§ Work item
Copy out every line of the listing below that contains the string "Colorado". Matching is case-sensitive.

§ Given data
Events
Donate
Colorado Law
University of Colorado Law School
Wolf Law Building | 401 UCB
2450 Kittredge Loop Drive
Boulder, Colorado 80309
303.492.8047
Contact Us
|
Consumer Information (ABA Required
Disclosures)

---

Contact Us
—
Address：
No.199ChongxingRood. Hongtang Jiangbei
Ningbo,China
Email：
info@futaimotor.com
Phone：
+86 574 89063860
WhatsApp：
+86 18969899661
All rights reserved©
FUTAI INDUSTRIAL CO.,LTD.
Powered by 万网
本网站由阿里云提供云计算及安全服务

§ Solution to this exercise
Colorado Law
University of Colorado Law School
Boulder, Colorado 80309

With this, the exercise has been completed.